┌─ DATA
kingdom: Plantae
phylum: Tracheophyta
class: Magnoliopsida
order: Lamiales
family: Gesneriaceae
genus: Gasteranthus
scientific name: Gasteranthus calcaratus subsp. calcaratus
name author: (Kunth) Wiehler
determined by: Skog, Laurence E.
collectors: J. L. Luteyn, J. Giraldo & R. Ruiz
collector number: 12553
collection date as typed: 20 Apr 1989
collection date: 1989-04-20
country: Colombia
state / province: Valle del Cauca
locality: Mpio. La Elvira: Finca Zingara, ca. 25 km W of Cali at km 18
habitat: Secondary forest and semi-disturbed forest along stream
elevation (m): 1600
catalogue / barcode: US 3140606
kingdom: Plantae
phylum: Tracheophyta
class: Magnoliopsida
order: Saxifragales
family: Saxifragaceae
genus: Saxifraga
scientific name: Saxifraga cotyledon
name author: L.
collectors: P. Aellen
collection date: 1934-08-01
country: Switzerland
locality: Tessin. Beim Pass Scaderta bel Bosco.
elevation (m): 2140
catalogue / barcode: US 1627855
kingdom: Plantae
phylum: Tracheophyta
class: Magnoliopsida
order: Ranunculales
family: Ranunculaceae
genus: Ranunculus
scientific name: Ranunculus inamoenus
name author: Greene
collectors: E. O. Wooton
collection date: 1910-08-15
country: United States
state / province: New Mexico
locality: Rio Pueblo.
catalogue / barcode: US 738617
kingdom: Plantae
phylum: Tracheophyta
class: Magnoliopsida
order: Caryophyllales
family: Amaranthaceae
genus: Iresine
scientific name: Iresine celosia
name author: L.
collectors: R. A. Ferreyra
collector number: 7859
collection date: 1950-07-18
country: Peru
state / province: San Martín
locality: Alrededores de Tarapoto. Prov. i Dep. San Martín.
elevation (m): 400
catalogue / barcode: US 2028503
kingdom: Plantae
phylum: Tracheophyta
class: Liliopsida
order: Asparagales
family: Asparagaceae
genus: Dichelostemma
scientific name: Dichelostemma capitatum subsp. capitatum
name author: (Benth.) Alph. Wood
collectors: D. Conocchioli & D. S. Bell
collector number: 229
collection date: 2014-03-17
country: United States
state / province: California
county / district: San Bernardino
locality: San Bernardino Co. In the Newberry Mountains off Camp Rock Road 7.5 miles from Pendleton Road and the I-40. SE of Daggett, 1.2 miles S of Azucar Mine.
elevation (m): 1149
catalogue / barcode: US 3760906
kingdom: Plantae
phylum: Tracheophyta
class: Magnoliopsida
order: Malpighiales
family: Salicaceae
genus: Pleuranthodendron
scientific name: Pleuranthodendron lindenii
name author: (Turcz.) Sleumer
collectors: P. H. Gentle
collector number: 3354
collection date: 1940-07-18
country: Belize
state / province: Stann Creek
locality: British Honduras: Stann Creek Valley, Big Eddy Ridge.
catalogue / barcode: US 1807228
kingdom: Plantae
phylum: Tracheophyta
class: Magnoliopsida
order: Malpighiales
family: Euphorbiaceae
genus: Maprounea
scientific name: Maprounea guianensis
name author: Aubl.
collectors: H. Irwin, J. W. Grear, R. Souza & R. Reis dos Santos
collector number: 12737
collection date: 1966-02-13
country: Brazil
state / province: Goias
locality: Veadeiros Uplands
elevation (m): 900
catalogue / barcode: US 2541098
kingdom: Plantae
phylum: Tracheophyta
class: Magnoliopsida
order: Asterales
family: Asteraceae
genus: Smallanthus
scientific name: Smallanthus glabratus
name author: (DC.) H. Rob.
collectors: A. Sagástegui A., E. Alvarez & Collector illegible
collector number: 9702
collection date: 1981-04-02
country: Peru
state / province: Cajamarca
└─
STATED GOAL >>
Reproduce all of the items above line for line, with no changes.

FINISHED EXERCISE >>
kingdom: Plantae
phylum: Tracheophyta
class: Magnoliopsida
order: Lamiales
family: Gesneriaceae
genus: Gasteranthus
scientific name: Gasteranthus calcaratus subsp. calcaratus
name author: (Kunth) Wiehler
determined by: Skog, Laurence E.
collectors: J. L. Luteyn, J. Giraldo & R. Ruiz
collector number: 12553
collection date as typed: 20 Apr 1989
collection date: 1989-04-20
country: Colombia
state / province: Valle del Cauca
locality: Mpio. La Elvira: Finca Zingara, ca. 25 km W of Cali at km 18
habitat: Secondary forest and semi-disturbed forest along stream
elevation (m): 1600
catalogue / barcode: US 3140606
kingdom: Plantae
phylum: Tracheophyta
class: Magnoliopsida
order: Saxifragales
family: Saxifragaceae
genus: Saxifraga
scientific name: Saxifraga cotyledon
name author: L.
collectors: P. Aellen
collection date: 1934-08-01
country: Switzerland
locality: Tessin. Beim Pass Scaderta bel Bosco.
elevation (m): 2140
catalogue / barcode: US 1627855
kingdom: Plantae
phylum: Tracheophyta
class: Magnoliopsida
order: Ranunculales
family: Ranunculaceae
genus: Ranunculus
scientific name: Ranunculus inamoenus
name author: Greene
collectors: E. O. Wooton
collection date: 1910-08-15
country: United States
state / province: New Mexico
locality: Rio Pueblo.
catalogue / barcode: US 738617
kingdom: Plantae
phylum: Tracheophyta
class: Magnoliopsida
order: Caryophyllales
family: Amaranthaceae
genus: Iresine
scientific name: Iresine celosia
name author: L.
collectors: R. A. Ferreyra
collector number: 7859
collection date: 1950-07-18
country: Peru
state / province: San Martín
locality: Alrededores de Tarapoto. Prov. i Dep. San Martín.
elevation (m): 400
catalogue / barcode: US 2028503
kingdom: Plantae
phylum: Tracheophyta
class: Liliopsida
order: Asparagales
family: Asparagaceae
genus: Dichelostemma
scientific name: Dichelostemma capitatum subsp. capitatum
name author: (Benth.) Alph. Wood
collectors: D. Conocchioli & D. S. Bell
collector number: 229
collection date: 2014-03-17
country: United States
state / province: California
county / district: San Bernardino
locality: San Bernardino Co. In the Newberry Mountains off Camp Rock Road 7.5 miles from Pendleton Road and the I-40. SE of Daggett, 1.2 miles S of Azucar Mine.
elevation (m): 1149
catalogue / barcode: US 3760906
kingdom: Plantae
phylum: Tracheophyta
class: Magnoliopsida
order: Malpighiales
family: Salicaceae
genus: Pleuranthodendron
scientific name: Pleuranthodendron lindenii
name author: (Turcz.) Sleumer
collectors: P. H. Gentle
collector number: 3354
collection date: 1940-07-18
country: Belize
state / province: Stann Creek
locality: British Honduras: Stann Creek Valley, Big Eddy Ridge.
catalogue / barcode: US 1807228
kingdom: Plantae
phylum: Tracheophyta
class: Magnoliopsida
order: Malpighiales
family: Euphorbiaceae
genus: Maprounea
scientific name: Maprounea guianensis
name author: Aubl.
collectors: H. Irwin, J. W. Grear, R. Souza & R. Reis dos Santos
collector number: 12737
collection date: 1966-02-13
country: Brazil
state / province: Goias
locality: Veadeiros Uplands
elevation (m): 900
catalogue / barcode: US 2541098
kingdom: Plantae
phylum: Tracheophyta
class: Magnoliopsida
order: Asterales
family: Asteraceae
genus: Smallanthus
scientific name: Smallanthus glabratus
name author: (DC.) H. Rob.
collectors: A. Sagástegui A., E. Alvarez & Collector illegible
collector number: 9702
collection date: 1981-04-02
country: Peru
state / province: Cajamarca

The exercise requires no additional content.